Things didn't go according to plan, the Spanish minnows scoring an away goal meaning Leicester needed to score three without reply in the second half.
"Arrrrrghhh, the dreaded away goal, Leicester need a miracle, about 5,000-1, could be," said Lineker at the break and O'Neill had a simple message - "don't die wondering".
My search for famous Leicester people provided something that had made me wonder and quite possibly provided a chance of death, in Phil Shaw, who, it is claimed, invented Extreme Ironing in 1997.
I don't care if this is true or not, but me lugging an ironing board and a Rowenta onto the 122 and then up a mountain to take the creases out of a pair of slacks was about as likely as Leicester turning the tie around and so it proved.
Jamie Vardy scored to level matters on the night and at full-time Fletcher summed things up.
"What a journey it has been for Leicester City, from Belgium to Denmark, Portugal to Spain, it has been a magical ride," he concluded.
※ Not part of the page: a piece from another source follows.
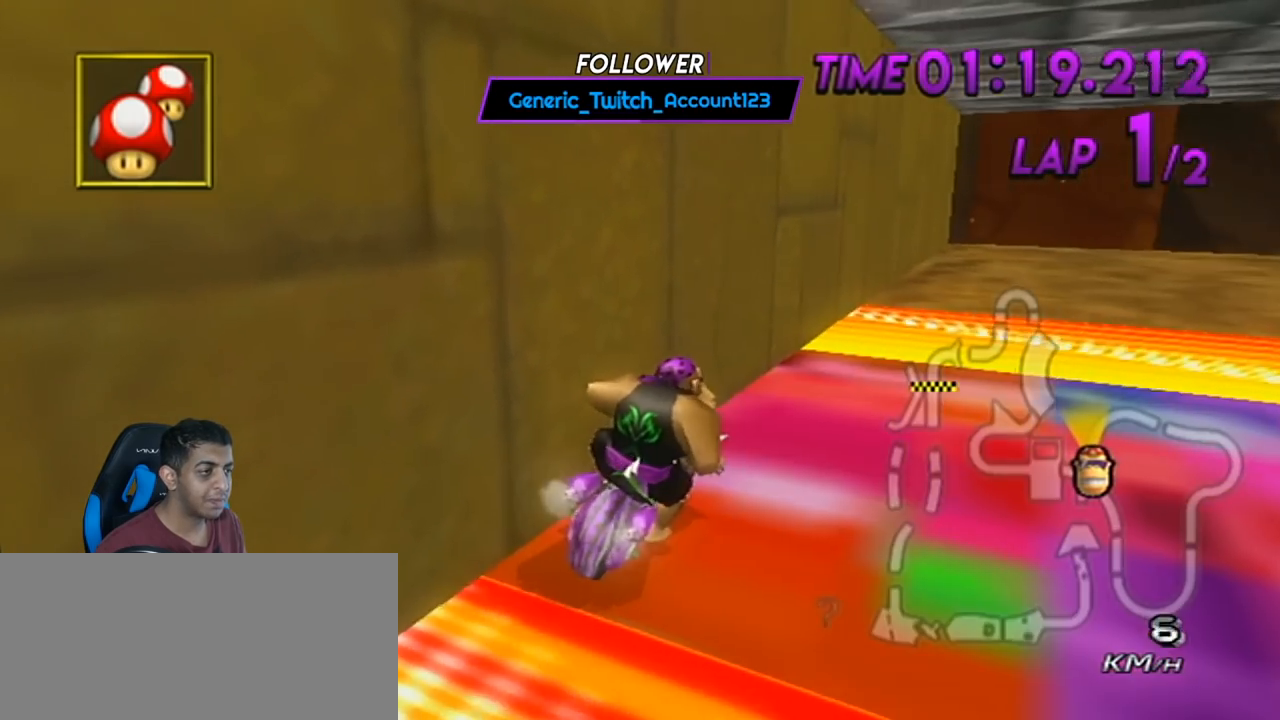
{"buttons": [], "left_stick": "right", "events": [[50, "left_stick", "center"], [250, "left_stick", "right"], [367, "A", "up"]]}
"Leicester have done their manager proud (and I'm sure Claudio Ranieri too), they've done their fans proud, they've done their league proud. The end of a magnificent journey," agreed Lineker.
"It has been a really great journey," said O'Neill, while Gerrard thought of the fans and "the journey that these players have took them on" while Ferdinand was silent.
"Leicester's Champions League dream is over, but what a ride it has been," finished Lineker, with loud banging in the background as a smooth operator with a board was off to see if it's possible to iron while dancing in the sand. Don't stop believing, Rio, enjoy the journey.
THE GOOD: Cycling God and non-son of Stan, Chris Boardman, put the 1k race into context for us on the BBC’s highlights of the World Championships. “Like gladiators risking it all for the possibility of a single moment of intense glory, riders can spend an entire career preparing for a minute of explosive competition,” he said, but by then my head could only picture Russell Crowe tossing his Chopper at an irate lion and legging it past Sir Chrisius Hoyius on the way out.
THE BAD: And on a similar note, it was clearly a case of eat, drink and be merry for tomorrow we die at the bowls on Sky, where any thoughts of dispelling any myths about the age dynamic of the spectators was hard to take seriously in a competition sponsored by Co-op Funeral Care, where a dead end brought the bowler a spot prize of a coffin, a hearse and two gravediggers. I may have made that last bit up.
THE UGLY: Childish snigger of the week came from Channel Four’s terrible two, cheeky chappies David Coulthard and Mark Webber embarking on their grid walk in Bahrain. “We haven’t seen you since Melbourne, what’s been tickling your fancy Down Under?” enquired Coulthard, but sadly Webber didn’t tell us.